===== TEXT
US20080114589A1

US20080114589A1 - Method For The Flexible Decentralized Provision Of Multilingual Dialogues

Info

Publication number: US20080114589A1
Application number: US11/793,511
Authority: US
Inventors: Detlev Freund; Norbert Lobig
Original assignee: Nokia Siemens Networks GmbH and Co KG
Current assignee: Nokia Solutions and Networks GmbH and Co KG
Priority date: 2004-12-21
Filing date: 2005-11-29
Publication date: 2008-05-15
Also published as: EP1832101A1; DE102004061524A1; WO2006067027A1; CN101112076A

Abstract

A method for providing language-based services in a telecommunication system is provided. According to the method, the definitions of the respective services are globally defined exclusively in a central service controller and are then converted into regional formats in regional media servers in accordance with predefined transformation rules. In addition, the method utilizes data of the exchange for selecting the desired language.

Description

Numerous features are available to subscribers both in conventional telecommunication networks (“time division multiplexing”—TDM) and also in newer, packet-based telecommunication networks (for example IP networks). Examples of features of this kind and the services associated with them can include the provision of automatic selection menus with voice announcements and speech dialogues.
In the prior art, the control of the services is usually undertaken by a component, which is external from the point of view of the exchange. This takes the form of a so-called application server, to which all the information required for defining the individual services is available. The whole of the complex intelligence for the services provided therefore lies on these application servers, which, at the same time, monitor and control all parameters of the required service and in doing so evaluate the responses from the subscribers.
==========
→ **DIRECTIONS**:
1. Reproduce the part of the patent page that starts with "A method for" and goes on through "the desired language.".
2. List every publication number that the patent page gives under "Also published as".
3. Write what comes next in the patent page, picking up after its last sentence.
===== EXTRACTED ENTRIES
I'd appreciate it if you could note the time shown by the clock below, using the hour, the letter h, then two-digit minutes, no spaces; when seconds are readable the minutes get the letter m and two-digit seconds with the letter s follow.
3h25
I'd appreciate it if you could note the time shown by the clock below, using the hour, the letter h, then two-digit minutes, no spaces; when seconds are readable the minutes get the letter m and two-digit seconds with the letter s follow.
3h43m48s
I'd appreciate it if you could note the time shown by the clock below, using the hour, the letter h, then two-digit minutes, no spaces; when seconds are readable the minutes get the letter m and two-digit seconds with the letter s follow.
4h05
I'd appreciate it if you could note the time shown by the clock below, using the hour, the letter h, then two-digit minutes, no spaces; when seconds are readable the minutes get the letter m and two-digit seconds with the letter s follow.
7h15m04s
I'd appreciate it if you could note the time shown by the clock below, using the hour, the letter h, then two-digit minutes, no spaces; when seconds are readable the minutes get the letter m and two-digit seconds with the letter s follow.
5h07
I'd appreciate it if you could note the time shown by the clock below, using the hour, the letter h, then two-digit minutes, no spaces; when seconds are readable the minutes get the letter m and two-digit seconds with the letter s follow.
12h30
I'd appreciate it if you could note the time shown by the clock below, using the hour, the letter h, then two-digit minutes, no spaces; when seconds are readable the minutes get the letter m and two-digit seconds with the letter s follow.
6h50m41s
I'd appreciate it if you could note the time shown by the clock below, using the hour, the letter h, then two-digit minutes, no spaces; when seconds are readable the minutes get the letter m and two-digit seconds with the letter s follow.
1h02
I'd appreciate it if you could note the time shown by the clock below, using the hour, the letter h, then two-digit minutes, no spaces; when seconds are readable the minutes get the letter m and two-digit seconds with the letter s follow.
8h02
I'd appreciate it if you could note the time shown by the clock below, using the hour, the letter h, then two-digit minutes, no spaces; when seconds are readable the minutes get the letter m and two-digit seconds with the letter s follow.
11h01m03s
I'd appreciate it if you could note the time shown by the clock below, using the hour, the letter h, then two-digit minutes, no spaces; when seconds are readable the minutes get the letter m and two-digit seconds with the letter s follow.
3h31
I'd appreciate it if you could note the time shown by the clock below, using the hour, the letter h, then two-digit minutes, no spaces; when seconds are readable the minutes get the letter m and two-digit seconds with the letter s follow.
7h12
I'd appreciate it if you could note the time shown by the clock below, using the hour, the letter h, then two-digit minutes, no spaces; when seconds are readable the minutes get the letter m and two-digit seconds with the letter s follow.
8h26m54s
==========
→ **ANSWERS TO THE TASKS**:
1.
A method for providing language-based services in a telecommunication system is provided. According to the method, the definitions of the respective services are globally defined exclusively in a central service controller and are then converted into regional formats in regional media servers in accordance with predefined transformation rules. In addition, the method utilizes data of the exchange for selecting the desired language.

2.
EP1832101A1
DE102004061524A1
WO2006067027A1
CN101112076A

3.
The definitions of the voice-operated services stored on the application servers are usually highly complex with regard to the operational sequence and, in addition, are usually extremely comprehensive. The complexity of the services naturally increases even further in the case of multinational scenarios due to the numerous different languages, which have to be offered.
Because of the large number of files required for the services, in the prior art, these files are not stored on the application servers themselves but on so-called media servers or in a database accessible to the respective media servers. When providing the service, i.e. when playing the appropriate audio files, the application server then requests the voice announcements required for the particular application from one of these media servers. This request can be made directly or also indirectly via an exchange. The media servers themselves can be installed both centrally in the network and also local to the subscriber.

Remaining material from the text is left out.